Username
Password
The Power of Half, Phase 2
Posted by Kevin Salwen on 03.08.2011Share

Yesterday was one of the most exciting days our family has had since we launched our project in Fall 2006. The big news: Programming began at the first two Power of Half schools.

For more than six months, we've been working with our friend, Dr. Ed Morris, to craft a curriculum to teach kids that they can learn by giving. Ed's view, from the day he approached us at a book signing, was this: "I know you created this for white soccer moms, but it's the poor black kid who needs The Power of Half." Those kids, he argued, need to feel powerful through giving instead of the more destructive means of joining gangs or having babies.

So, Ed and our family pulled together our best thinking. Then we asked the faculty at Bear Creek Middle School and Oakley Elementary School in South Fulton (outside Atlanta) for their input and help. They responded with incredible ideas, adding strategies and perspective -- "you know what might work better..." -- encouragement and support ("you know, this could help tame bullying too...") We asked others for their help too, including Kwame Griffith of Teach for America and my sister Val (the school psychologist at Rye Middle School).

The result is a 7-week program designed to change the trajectory for poor public-school kids. Using the tagline, Giving Changes Everything, we start with programs that will acknowledge that children are hurting -- lost fathers, abusive families, broken homes -- and then move them through a process of asset analysis (yes, I have resources), visioning (I can see a better future) and giving (I have what the world needs!) At least that's the short version.

The launch day was a blast. Minutes before, teachers stood on ladders in the gym, taping up a makeshift video screen made of paper ("it's better than these cinder block walls," one told me.) When a loud-speaker was in some kids' sight-lines, special guest Ric Ross of Capitol Records hustled to move it. Fulton County School Board Linda Bryant vice president beamed as she prodded the Bear Creek students to exercise their power to be responsible citizens and great students. Principals Darron Franklin of Bear Creek and Vonnie Thompson of Oakley smiled like proud parents of a newborn.

In short, the goal is this: To help kids grab some sense of how much power they have to control their decisions and their world, through better grades and better behavior.

We'll be tracking the progress of the project, through pre- and post-test instruments and our own observations. We'll keep you posted!

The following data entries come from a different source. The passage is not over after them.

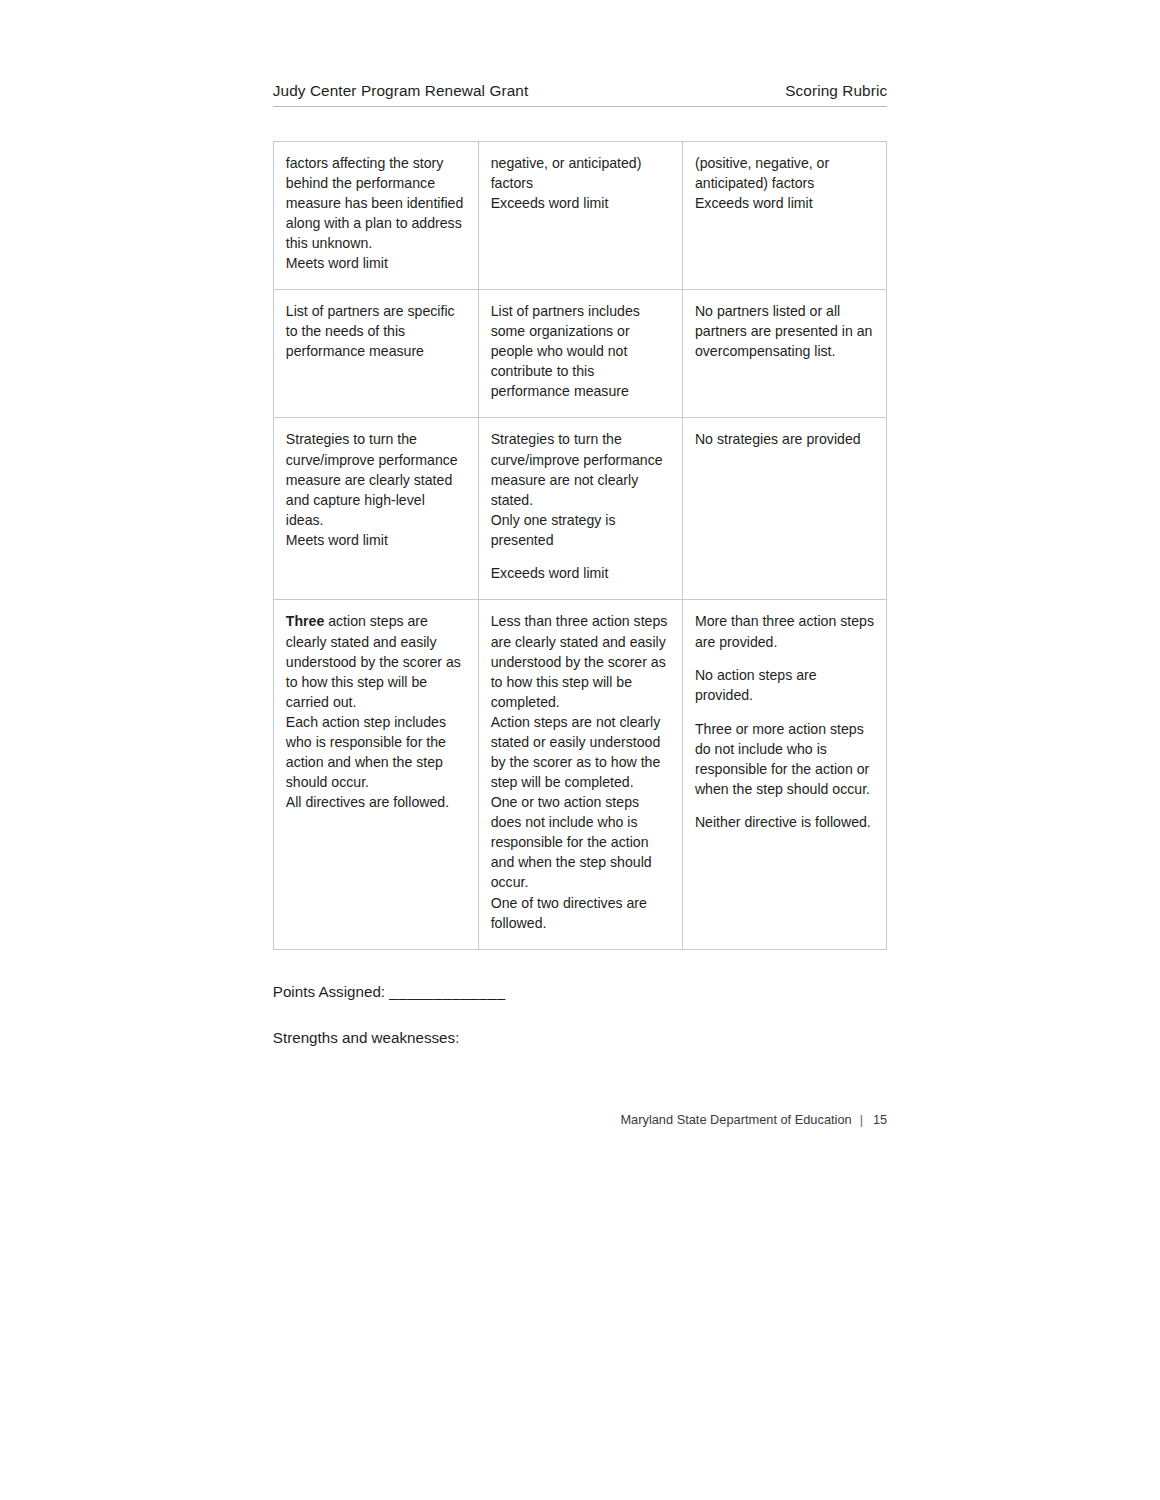Judy Center Program Renewal Grant Scoring Rubric
| factors affecting the story behind the performance measure has been identified along with a plan to address this unknown. Meets word limit | negative, or anticipated) factors Exceeds word limit | (positive, negative, or anticipated) factors Exceeds word limit |
| List of partners are specific to the needs of this performance measure | List of partners includes some organizations or people who would not contribute to this performance measure | No partners listed or all partners are presented in an overcompensating list. |
| Strategies to turn the curve/improve performance measure are clearly stated and capture high-level ideas. Meets word limit | Strategies to turn the curve/improve performance measure are not clearly stated. Only one strategy is presented Exceeds word limit | No strategies are provided |
| Three action steps are clearly stated and easily understood by the scorer as to how this step will be carried out. Each action step includes who is responsible for the action and when the step should occur. All directives are followed. | Less than three action steps are clearly stated and easily understood by the scorer as to how this step will be completed. Action steps are not clearly stated or easily understood by the scorer as to how the step will be completed. One or two action steps does not include who is responsible for the action and when the step should occur. One of two directives are followed. | More than three action steps are provided. No action steps are provided. Three or more action steps do not include who is responsible for the action or when the step should occur. Neither directive is followed. |
Points Assigned: _____________
Strengths and weaknesses:
Maryland State Department of Education|15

WOW! This has touched me in a way I haven't felt in a long time, and I am ALWAYS trying to figure out a more influential angle on why it's important to give. "… feel powerful through giving…" is brilliant! In my (admittedly small) efforts to raise money for The Hunger Project, I have been focusing on the 'feel good' aspect of giving. It seemed like the easiest sell, even though in my own giving I am well aware of the POWER it also instills. Sure, it feels good, but I can attest that it's the feeling of taking responsibility for the state of the world that means the most. Seeing what you want to change and taking action on it fundamentally changes your perspective. It's not an isolated act of being pleased with yourself; it's a stake in the ground about being partners with all of humanity. The notion of showing kids that they have resources/assets (which that idea alone can change the world), allowing them to imagine a better future, and then making giving a part of the vision is just brilliant, I can't even think of a better word. And it's not just marketing. It's true. By giving to others we feel empowered, capable, generous, mature, committed, and last but not least, important. You can't accomplish anything of great value if you feel lowly, that you're inconsequential or just a peon in life. Lots of people feels like peons, and there's no power in it. Showing those kids that they have gifts to give and that they make a difference will enable them to feel important, which will help them in every endeavor in their lives. I am LIT UP by your program and wish you and everyone associated with it all the best. For myself, I'm going to take this awesome idea of feeling powerful through giving and spread the word wherever I can. Thank you, Salwens, for all that you do.
Posted by Kyle at 1:16pm on 03.11.2011

Thanks Sandy and Kirk. Our goal is to create programming that is replicable in any school that wants it. We love the idea of spreading the message of giving far and wide.
Posted by Kevin at 8:59pm on 03.10.2011

i hope this is so successful that it is incorporated into the curriculum of all the schools in the atlanta area. what a gift to a child.....the idea that no matter what their situation, that there is something that they can give to another.